Ainda, porque nessa altura já o extremo do Manchester United, era assim mesmo, ganhava destaque, não só na Premier League como na equipa das quinas. Quando Portugal venceu a Arábia Saudita por 3-0 na Ltu Arena, em Düsseldorf, na ficha de jogo aparecia o nome de Cristiano Ronaldo. Em duplicado, com Maniche a marcar o outro golo.

A única derrota de um Portugal campeão do Mundo

Lembram-se sempre as vitórias. Aquela meia-final com o Brasil, em 1989, com um golo de Amaral; ou as outras meias-finais, com a Austrália e um golaço de Rui Costa no Estádio da Luz. E as duas finais, claro. A de Lisboa e a primeira, em Riade.

A capital saudita é um marco histórico no futebol português. Talvez o maior de todos a seguir a Paris, pelo que significou e pelo que encetou, uma caminhada até ao Euro 2016. Terá sido o ponto de partida, mas foi, também, o local onde surgiu a única derrota de um Portugal campeão do mundo em sub-20.

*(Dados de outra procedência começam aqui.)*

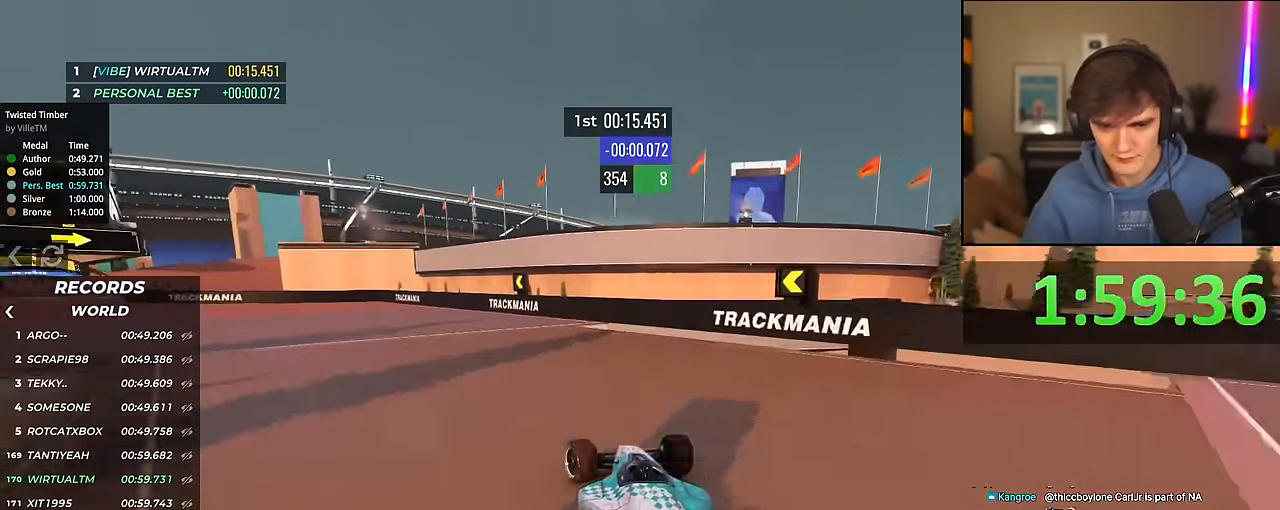
{"keys": ["right", "up"], "events": [[417, "left", "up"], [467, "right", "down"]]}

A Arábia Saudita foi a única seleção a vencer os jogadores de Carlos Queiroz nos dois mundiais da categoria, quando se junta 1989 e 1991. No mesmo King Fahd International Stadium onde viria a sagrar-se campeã mundial, a seleção portuguesa caiu derrotada pelos sauditas e por uns claros 3-0.

Do inacreditável com José Peseiro ao campeão Artur Jorge

Nelo Vingada era o braço direito de Carlos Queiroz, esteve na história em 1989 e voltou à Arábia Saudita em 1996. Foi a seleção que Portugal defronta nesta sexta-feira que separou o técnico português da federação. Até aí, Vingada esteve ao lado de Queiroz nos sub-20 e depois orientou a equipa olímpica, nos Jogos de Atlanta.

Vingada não foi o único português a ser selecionador dos árabes. José Peseiro esteve perto de qualificá-los para o Mundial 2010, mas aconteceu uma dessas coisas do futebol.

No play-off asiático, e depois de um nulo no Bahrein, a Arábia Saudita marcou aos 90+1 da segunda mão, para colocar o marcador favorável em 2-1.

Já havia pouca areia na ampulheta e os árabes estavam prestes, prestes a jogar com a Nova Zelândia, em derradeira eliminatória antes do Mundial da África do Sul. No entanto, a equipa sofreu um golo aos 90+3 e foi eliminada pelo fator de golos marcados fora de casa.

Mais feliz foi a história de Artur Jorge. A Arábia Saudita teve sete clubes campeões do país, o maior de todos o Al Hilal. Peseiro treinou-o, mas o único técnico nacional a ser campeão naquele país foi, até agora, Artur Jorge.

De resto, há um historial já considerável de portugueses no comando de equipas sauditas. Manuel José, Toni, Mariano Barreto, Humberto Coelho, José Morais, Jaime Pacheco, e Sá Pinto por exemplo. Estão por lá, agora, José Gomes e Quim Machado.

Inesquecível para todos, inclusive para o próprio, é a passagem de Vítor Pereira, bicampeão com o FC Porto, pelo futebol saudita.

Irrepetível o I speak the truth nesta conferência de imprensa.

Um dos melhores golos de sempre num Campeonato do Mundo!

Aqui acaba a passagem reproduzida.